Voor de leesbaarheid van het vonnis zal de rechtbank in plaats van de termen verdachte en medeverdachte de namen van de verdachten gebruiken, te weten: [verdachte] , [medeverdachte 1] , [medeverdachte 2] , [medeverdachte 3] , [medeverdachte 4] , [medeverdachte 5] , [medeverdachte 6] , [medeverdachte 7] en [medeverdachte 8] .
De verschillende deelonderzoeken:
ZD 1: poging dan wel voorbereiding liquidatie [slachtoffer 1] in 2014 en
voorbereiding liquidatie [slachtoffer 1] in 2015
ZD 2: voorbereiding liquidatie [slachtoffer 2]
ZD 3: poging tot uitlokking dan wel voorbereiding liquidatie [slachtoffer 3]
ZD 4: poging tot uitlokking dan wel voorbereiding liquidatie [slachtoffer 4]
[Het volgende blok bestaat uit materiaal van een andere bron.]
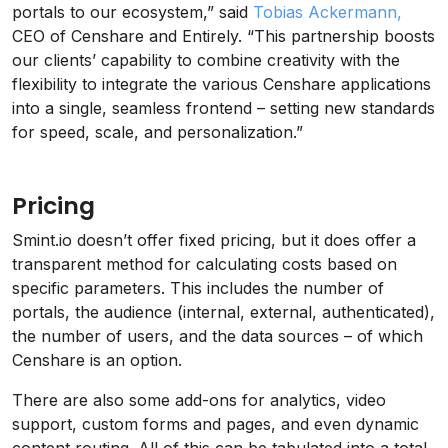
portals to our ecosystem,” said
Tobias Ackermann,
CEO of Censhare and Entirely. “This partnership boosts
our clients’ capability to combine creativity with the
flexibility to integrate the various Censhare applications
into a single, seamless frontend – setting new standards
for speed, scale, and personalization.”
Pricing
Smint.io doesn’t offer fixed pricing, but it does offer a
transparent method for calculating costs based on
specific parameters. This includes the number of
portals, the audience (internal, external, authenticated),
the number of users, and the data sources – of which
Censhare is an option.
There are also some add-ons for analytics, video
support, custom forms and pages, and even dynamic
content routing. All of this can be tabulated into a total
ZD 5: voorbereiding liquidatie [slachtoffer 5] en [slachtoffer 6]
ZD 6: voorbereiding liquidatie [slachtoffer 7]
ZD 7: voorhanden hebben 34 automatische wapens
ZD 8: voorbereiding liquidatie [slachtoffer 8] , [slachtoffer 9] , [slachtoffer 10] en [slachtoffer 11]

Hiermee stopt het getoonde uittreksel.